I then established a strict priority hierarchy across blocks: Crisis overrides Identity, which overrides Dependency, which overrides Off-Topic, and so on down the chain. In a traditional product, you'd encode this in application logic. In an AI product, your prompt architecture is your application logic, and ambiguity in priority ordering creates unpredictable behavior at the worst possible moments.
Two decisions this week were explicitly about limiting capability to reduce risk:
Memory depth. I chose structured working memory with user-initiated retrieval instead of full conversational memory. The reason is counterintuitive: a journaling companion that remembers everything you've ever told it is a parasocial dependency risk, not a feature. Constraining memory is a product decision, not a technical limitation.
Crisis handling. The system logs only metadata during crisis detection — timestamps and resources surfaced — rather than storing conversation content. This creates legal defensibility without the compounding liability of retaining the most sensitive text a user could possibly generate. Combined with an 18+ DOB gate to sidestep COPPA, CA SB 243, and emerging state-level AI regulations, the compliance posture is built into the architecture rather than bolted on later.
Safety filters fighting themselves. The most important finding this week was a conflict I'm calling the "zero finding": Google's built-in Gemini safety filters can preemptively block the app's own crisis response protocol. The model designed to help a user in distress gets blocked by the infrastructure designed to prevent harmful output. The fix requires building a pre-Gemini detection layer in the Edge Function that bypasses the LLM entirely during a crisis — routing around the model at exactly the moment it matters most.
Context decay nearly killed velocity. Before I implemented a structured extraction-and-merge methodology into a dedicated Claude Project, every session began with significant time lost re-establishing project state. The AI would drift, forget architectural decisions, and generate code that contradicted earlier sessions. The lesson: for any multi-session AI-assisted build, your context management strategy is as important as your tech stack.

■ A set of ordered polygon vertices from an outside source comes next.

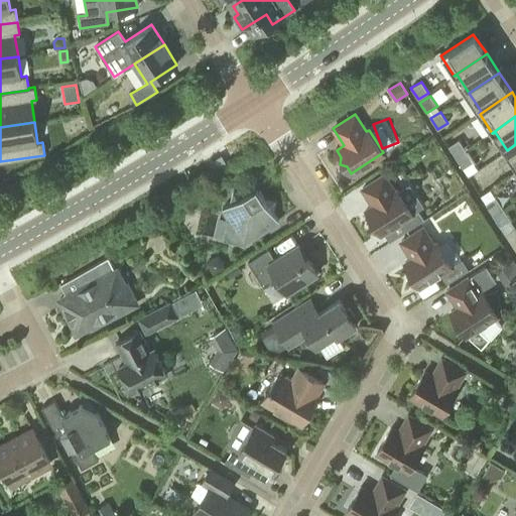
[(472,146),(465,135),(448,146),(456,157),(466,150),(472,146)]
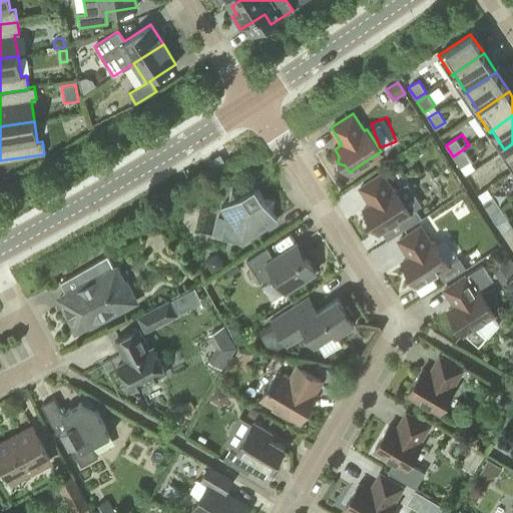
[(512,143),(504,149),(512,162),(512,143)]
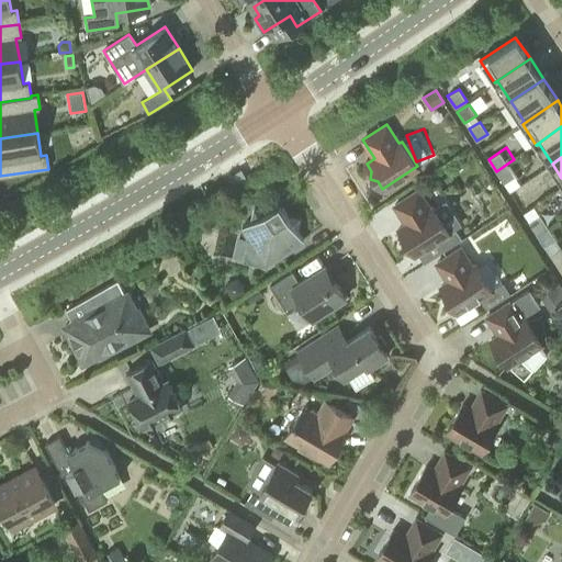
[(507,164),(496,171),(504,183),(521,171),(514,159),(507,164)]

Filtering false positives. Overly aggressive keyword filtering on output created absurd collisions — the word "gemini" blocked zodiac conversations, "lovable" blocked common English phrases. A reminder that naive string matching is never sufficient for content moderation.
Spec drift across sessions. A personality definition established in session one (four tones) silently degraded to three tones by session six, creating a specification mismatch that is currently blocking final prompt assembly. In AI-assisted development, the system's memory of your spec is not your spec. You need an external source of truth.
The frontend is not yet wired to the deployed Edge Function. Until that integration is complete, journal saving, streak tracking, and history population remain non-functional. This is the current critical path.